Our original APEXX 2 2401 came with a 4th generation Intel “Devil’s Canyon” CPU, a processor featuring 22nm lithography and improvements in thermal efficiency compared to the previous Haswell and Broadwell processors. The new APEXX 2 2402 is based on a 6th generation Skylake CPU. The new APEXX 2 gave us a chance to compare two nearly identical workstations to see for ourselves whether Skylake lived up to Intel’s performance improvement claims.
The BOXX APEXX 2 2402 came housed in a custom-designed aluminum chassis measuring 6.85×16.6×14.6 in. (WxDxH) and weighing 19.75 lbs. As in previous BOXX workstations, the front grille conceals a pair of 4-in. diameter cooling fans and holds a filter to trap dust before it can enter the interior of the case. On the APEXX 2, one of those fans is actually part of the CPU liquid cooling system.

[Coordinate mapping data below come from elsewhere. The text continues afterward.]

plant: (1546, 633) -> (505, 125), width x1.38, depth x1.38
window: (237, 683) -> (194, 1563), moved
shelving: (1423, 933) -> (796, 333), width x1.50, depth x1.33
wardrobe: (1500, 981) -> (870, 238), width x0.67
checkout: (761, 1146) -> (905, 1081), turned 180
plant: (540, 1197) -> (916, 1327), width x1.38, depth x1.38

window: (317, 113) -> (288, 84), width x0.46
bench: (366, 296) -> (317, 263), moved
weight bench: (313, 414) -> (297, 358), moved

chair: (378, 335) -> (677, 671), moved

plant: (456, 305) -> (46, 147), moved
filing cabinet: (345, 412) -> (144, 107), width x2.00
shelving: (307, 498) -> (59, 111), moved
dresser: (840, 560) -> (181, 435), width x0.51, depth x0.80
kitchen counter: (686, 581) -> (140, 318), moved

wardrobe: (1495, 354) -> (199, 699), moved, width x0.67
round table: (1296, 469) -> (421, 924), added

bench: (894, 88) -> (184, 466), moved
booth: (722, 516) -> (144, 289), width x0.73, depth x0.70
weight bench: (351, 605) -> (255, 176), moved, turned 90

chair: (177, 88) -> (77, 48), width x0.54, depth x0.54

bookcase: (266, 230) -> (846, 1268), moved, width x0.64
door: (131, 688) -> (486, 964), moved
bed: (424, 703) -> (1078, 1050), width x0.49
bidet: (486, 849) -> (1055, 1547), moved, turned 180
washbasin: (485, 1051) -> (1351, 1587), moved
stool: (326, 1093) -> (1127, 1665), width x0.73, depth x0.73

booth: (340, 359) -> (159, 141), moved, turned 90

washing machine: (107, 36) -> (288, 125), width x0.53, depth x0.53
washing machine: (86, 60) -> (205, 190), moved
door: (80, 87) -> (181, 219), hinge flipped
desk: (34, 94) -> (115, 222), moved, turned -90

A single 5.25-in. drive bay above the front grille housed a 20x dual-layer DVD+/-RW optical drive as well as a panel containing two USB 3.0 ports, two USB 2.0 ports, audio jacks for headphone and microphone, a round power button with bright-white LED power indicator, a blue hard drive activity light, and a small reset button. A Blu-Ray R/W drive is a $212 option.
The rear panel provides four additional USB 3.0 ports, a USB 3.1 Type A port, a USB 3.1 Type C port, an RJ45 network jack, HDMI and DVI ports for the CPU’s integrated graphics, a PS/2 mouse/keyboard port, an S/PDIF out port and five audio connectors (microphone, line-in, line-out/front speaker, center/subwoofer, and rear speaker).